In my previous job working with a GSM operator, there was once a major crisis.
Ours was a fledgling GSM operation for a metro license and we had a well dimensioned point of interconnect with DoT (now BSNL). The problem was that we had only one POI, which was not on account of any lack of Engineering acumen on our part but more on account of a reluctance on DoT’s part to spare capacity from a second POI. In several discussions we were told that they don’t have spare capacity – in those days, we would discuss and come to an agreement and, only after that we would apply for the connectivity.
Then the unthinkable happened…
The exchange building in which the POI was established had a major fire accident.
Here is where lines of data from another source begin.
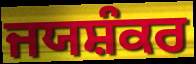
ਜਯਸ਼ੰਕਰ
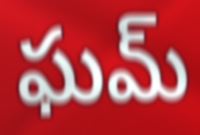
ఘమ్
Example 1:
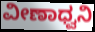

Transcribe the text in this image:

ವೀಣಾಧ್ವನಿ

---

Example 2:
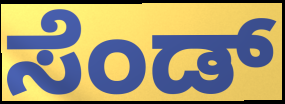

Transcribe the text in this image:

ಸೆಂಡ್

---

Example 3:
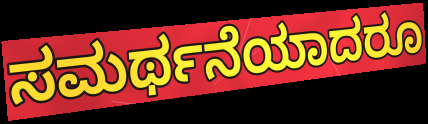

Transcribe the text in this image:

ಸಮರ್ಥನೆಯಾದರೂ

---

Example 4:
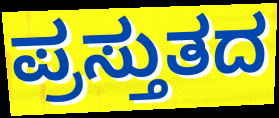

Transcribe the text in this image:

ಪ್ರಸ್ತುತದ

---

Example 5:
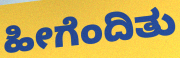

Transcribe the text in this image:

ಹೀಗೆಂದಿತು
Two exchanges and all associated connectivity to the central business district including our POI went up in flames. Fortunately, there were no casualities. Those days only 5% of mobile traffic terminated on another mobile; nearly 95% had to take the PSTN route!
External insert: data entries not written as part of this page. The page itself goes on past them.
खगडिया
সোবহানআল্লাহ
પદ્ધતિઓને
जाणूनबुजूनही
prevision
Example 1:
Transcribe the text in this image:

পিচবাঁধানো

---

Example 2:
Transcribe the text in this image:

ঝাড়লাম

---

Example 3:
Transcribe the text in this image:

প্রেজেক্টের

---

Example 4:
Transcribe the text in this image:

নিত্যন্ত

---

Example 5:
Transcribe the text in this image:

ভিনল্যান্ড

Five hours later, the moment we were able to get access to the senior most executive of DoT in the city, we put forth an urgent request to re-establish connectivity to any other exchange in the vicinity. The senior executive issued a direction to his staff to re-establish connectivity to the two cellular operators on high priority.
Two of us from our company, went to the new exchange identified and started chasing up the work. Cable after cable was taken up, E1 after E1 was put-through till the distribution frame at the exchange building. The building housed 4 different exchanges – getting connectivity inside the building was becoming a problem. Fortunately, our competitor boasted of a great relationship with the transmission team within DoT and we agreed that we will cooperate to make the connectivity established for both the operators. In return, since we had better relationship with the exchange administration, we will help establish the routeing for both companies to happen together.
Twenty-four hours from the fire accident, we had the physical connectivity completed. A quick trip back to the NOC to create the routing scripts at the MSC and back to the exchange – we restored the connections completely in twenty-nine hours!
What is more… for the next one month, we made a killing selling mobile connections to every establishment in the Central Business District because their landlines were not restored. Also – we got an immediate go-ahead from DoT to go for a second POI!
Why am I writing about all this? Frankly, after seeing the Blackberry fiasco of global outage, I feel like boasting.
True the scale was different… but do not discount the fact that we are talking about an era with lesser automation in network management, physical cables supporting a TDM setup etc…
RIM’s explanation is that a core switching element failed and a failover mechanism that they have regularly tested has also failed! “The Internet can never be cut off because it is a packet-switched network and has no single point of failure” – I have heard many people state this. Now, I wonder whether this is really true! Or, was the network design so bad that despite using a packet-switched network there was a single-point of failure?
RIM BBM service provided a free SMS delivery mechanism. The closed user group of Blackberry users could send/receive messages to each other without a carrier involved. Were the design principles for the network carrying these messages as robust as that of a carrier network? And, again, given an important communication medium had failed completely and has not been restored quickly enough. Was it because it was a free service the Quality of Service is so poor? Given that certain business activities would have suffered or taken a costlier communication option, was the service free, after all?
As a well-wisher of RIM and having settled for a BB phone now after all my search for an ideal mobile phone suiting my purposes (see also:http://wp.me/pAb4X-H) I really wish they would sort out this problem quickly and regain the level of reliability that they are famous for. Some day, we will also know some more answers to all the questions above.